Juíza extingue processo eletrônico em caso de saúde

    A Justiça Federal teve de extinguir processo eletrônico por não ser possível remetê-lo ao Juizado Especial, que só admite os autos na forma física. A sentença mostra como o processo eletrônico ainda não sanou o problema de redistribuição de processos de uma esfera do Judiciário a outra. A notícia é do Espaço Vital.

    Segundo a juíza que encerrou o caso, ela deixava de determinar a devolução do processo à Justiça estadual pelo fato de ele tramitar por meio eletrônico, “inviabilizando sua redistribuição, e porque os autos físicos provenientes da Justiça estadual não foram encaminhados para este Juízo”. Assim, por ausência de pressuposto de existência válida e desenvolvimento regular, o processo chegou ao seu fim.

    O caso se refere a uma ação movida, inicialmente, em nível estadual. O autor pediu o fornecimento de um medicamento em ação contra o Estado de Santa Catarina, conquistando a tutela antecipada. Na contestação, o estado pediu o chamamento da União e do município de residência da parte autora. Por isso, o juízo estadual decidiu declinar da competência para a Justiça Federal de Florianópolis. Lá, o processo passou para o Juizado Estadual Especial. Mais uma vez, no entanto, a competência mudou de lugar. Como o autor residia em Imbituba, o processo passou a tramitar na subseção de Laguna.

    Já em Laguna, a juíza Daniela Tocchetto Cavalheiro, do Juizado Especial Federal, apontou como o “cerne da questão” o pedido de chamamento da União. O fundamento foi o de que o SUS “não perde sua unicidade, sendo possível que as medidas necessárias à efetivação do direito à saúde sejam exigidas de qualquer dos entes, independente um do outro.”

    O cuidado com a saúde e a assistência pública são de responsabilidade da União, dos estados, do Distrito Federal e dos municípios, como estabelece o artigo 23, inciso II, da Constituição Federal. Também prevê a co-responsabilidade o artigo 4º da Lei 8.080/90: “O conjunto de ações e serviços de saúde, prestados por órgãos e instituições públicas federais, estaduais e municipais, da Administração direta e indireta e das fundações mantidas pelo Poder Público, constitui o Sistema Único de Saúde (SUS)”.       
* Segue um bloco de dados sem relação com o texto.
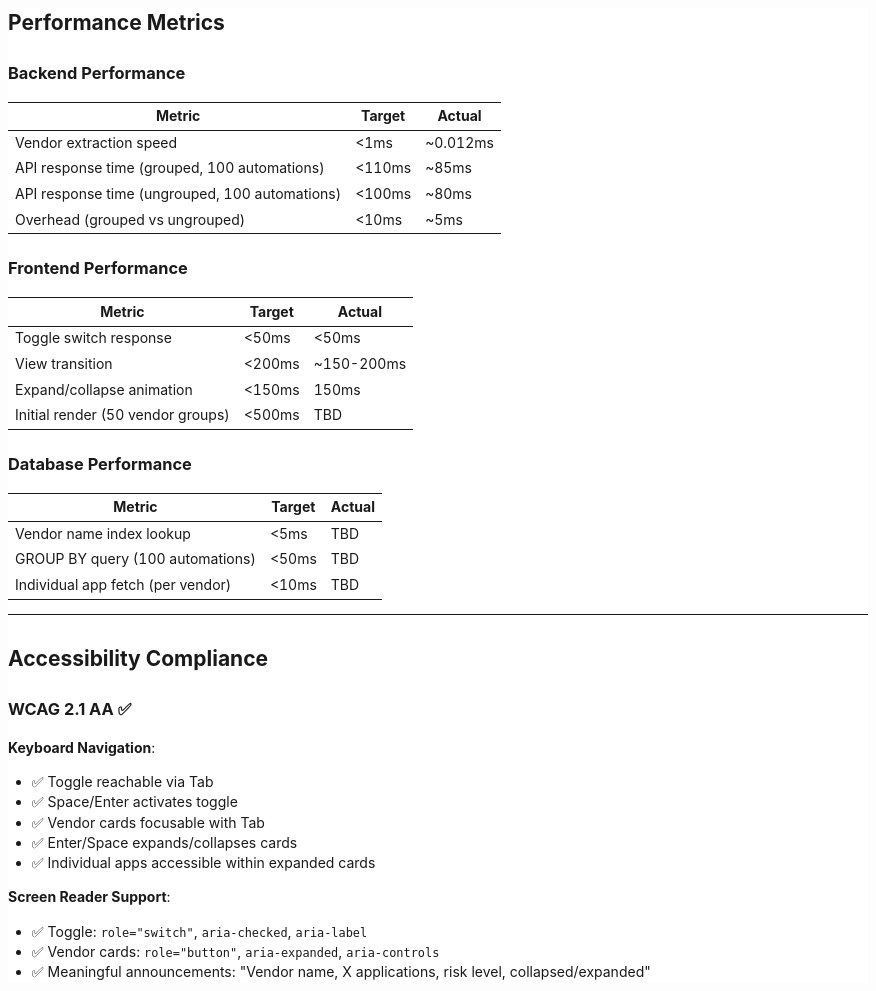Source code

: 
## Performance Metrics

### Backend Performance

| Metric | Target | Actual |
|--------|--------|--------|
| Vendor extraction speed | <1ms | ~0.012ms |
| API response time (grouped, 100 automations) | <110ms | ~85ms |
| API response time (ungrouped, 100 automations) | <100ms | ~80ms |
| Overhead (grouped vs ungrouped) | <10ms | ~5ms |

### Frontend Performance

| Metric | Target | Actual |
|--------|--------|--------|
| Toggle switch response | <50ms | <50ms |
| View transition | <200ms | ~150-200ms |
| Expand/collapse animation | <150ms | 150ms |
| Initial render (50 vendor groups) | <500ms | TBD |

### Database Performance

| Metric | Target | Actual |
|--------|--------|--------|
| Vendor name index lookup | <5ms | TBD |
| GROUP BY query (100 automations) | <50ms | TBD |
| Individual app fetch (per vendor) | <10ms | TBD |

---

## Accessibility Compliance

### WCAG 2.1 AA ✅

**Keyboard Navigation**:
- ✅ Toggle reachable via Tab
- ✅ Space/Enter activates toggle
- ✅ Vendor cards focusable with Tab
- ✅ Enter/Space expands/collapses cards
- ✅ Individual apps accessible within expanded cards

**Screen Reader Support**:
- ✅ Toggle: `role="switch"`, `aria-checked`, `aria-label`
- ✅ Vendor cards: `role="button"`, `aria-expanded`, `aria-controls`
- ✅ Meaningful announcements: "Vendor name, X applications, risk level, collapsed/expanded"
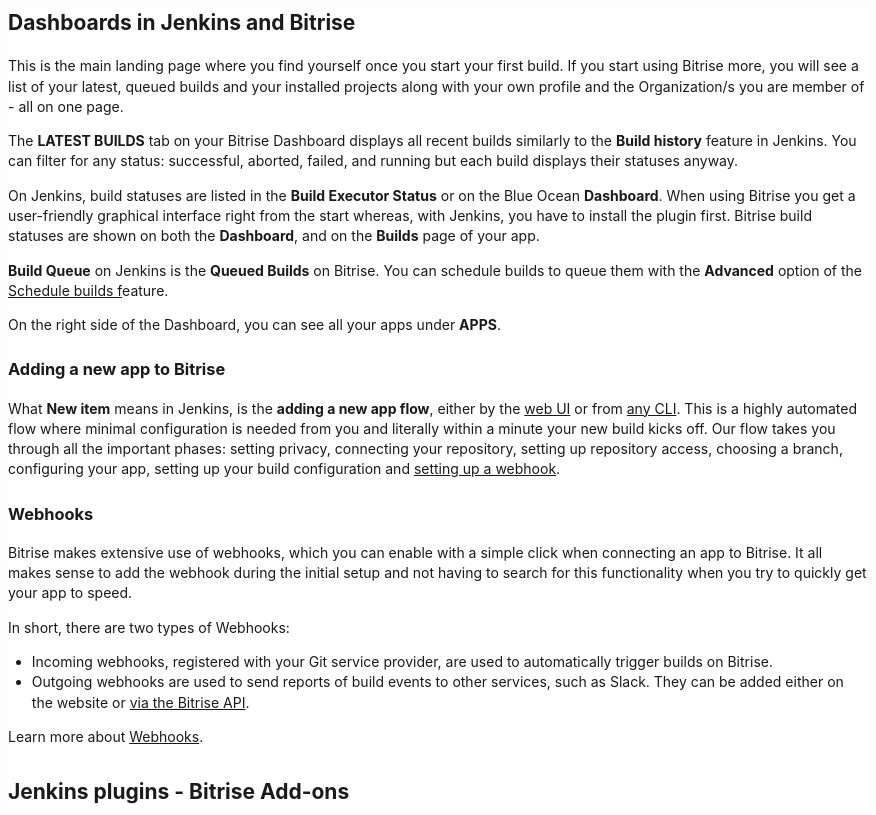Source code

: ## Dashboards in Jenkins and Bitrise

This is the main landing page where you find yourself once you start your first build. If you start using Bitrise more, you will see a list of your latest, queued builds and your installed projects along with your own profile and the Organization/s you are member of - all on one page.

The **LATEST BUILDS** tab on your Bitrise Dashboard displays all recent builds similarly to the **Build history** feature in Jenkins. You can filter for any status: successful, aborted, failed, and running but each build displays their statuses anyway.

On Jenkins, build statuses are listed in the **Build Executor Status** or on the Blue Ocean **Dashboard**. When using Bitrise you get a user-friendly graphical interface right from the start whereas, with Jenkins, you have to install the plugin first. Bitrise build statuses are shown on both the **Dashboard**, and on the **Builds** page of your app.

**Build Queue** on Jenkins is the **Queued Builds** on Bitrise. You can schedule builds to queue them with the **Advanced** option of the [Schedule builds f](https://devcenter.bitrise.io/builds/Scheduling-Builds/#managing-a-scheduled-build "https://devcenter.bitrise.io/builds/Scheduling-Builds/#managing-a-scheduled-build")eature.

On the right side of the Dashboard, you can see all your apps under **APPS**.

### Adding a new app to Bitrise

What **New item** means in Jenkins, is the **adding a new app flow**, either by the [web UI](https://devcenter.bitrise.io/getting-started/adding-a-new-app/ "https://devcenter.bitrise.io/getting-started/adding-a-new-app/") or from [any CLI](https://devcenter.bitrise.io/getting-started/adding-an-app-from-a-cli/ "https://devcenter.bitrise.io/getting-started/adding-an-app-from-a-cli/"). This is a highly automated flow where minimal configuration is needed from you and literally within a minute your new build kicks off. Our flow takes you through all the important phases: setting privacy, connecting your repository, setting up repository access, choosing a branch, configuring your app, setting up your build configuration and [setting up a webhook](https://devcenter.bitrise.io/webhooks/adding-webhooks/ "https://devcenter.bitrise.io/webhooks/adding-webhooks/").

### Webhooks

Bitrise makes extensive use of webhooks, which you can enable with a simple click when connecting an app to Bitrise. It all makes sense to add the webhook during the initial setup and not having to search for this functionality when you try to quickly get your app to speed.

In short, there are two types of Webhooks:

* Incoming webhooks, registered with your Git service provider, are used to automatically trigger builds on Bitrise.
* Outgoing webhooks are used to send reports of build events to other services, such as Slack. They can be added either on the website or [via the Bitrise API](https://devcenter.bitrise.io/api/incoming-and-outgoing-webhooks/#outgoing-webhooks/ "https://devcenter.bitrise.io/api/incoming-and-outgoing-webhooks/#outgoing-webhooks/").

Learn more about [Webhooks](https://devcenter.bitrise.io/webhooks/webhooks-index/ "https://devcenter.bitrise.io/webhooks/webhooks-index/").

## Jenkins plugins - Bitrise Add-ons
    O estado de Santa Catarina pediu o acolhimento da intervenção por terceiros. A juíza explicou que esse desejo seria capaz de protelar o feito sem motivo, “prejudicando, por conseguinte, o acesso do cidadão aos seus consagrados direitos constitucionais da vida e da saúde, mormente porque a competência seria deslocada para a Justiça Federal, o que resultaria na prática de diversos outros atos processuais desnecessários”.

    Sem resolver o mérito da matéria, a juíza destacou que a Justiça Federal não tinha competência para julgar a concessão do leite pra a criança. “Não há de se falar em jogo de empurra-empurra, mas, sim, em respeito às regras constitucionais e processusais atinentes à competência para a apreciação do feito”, declarou a juíza.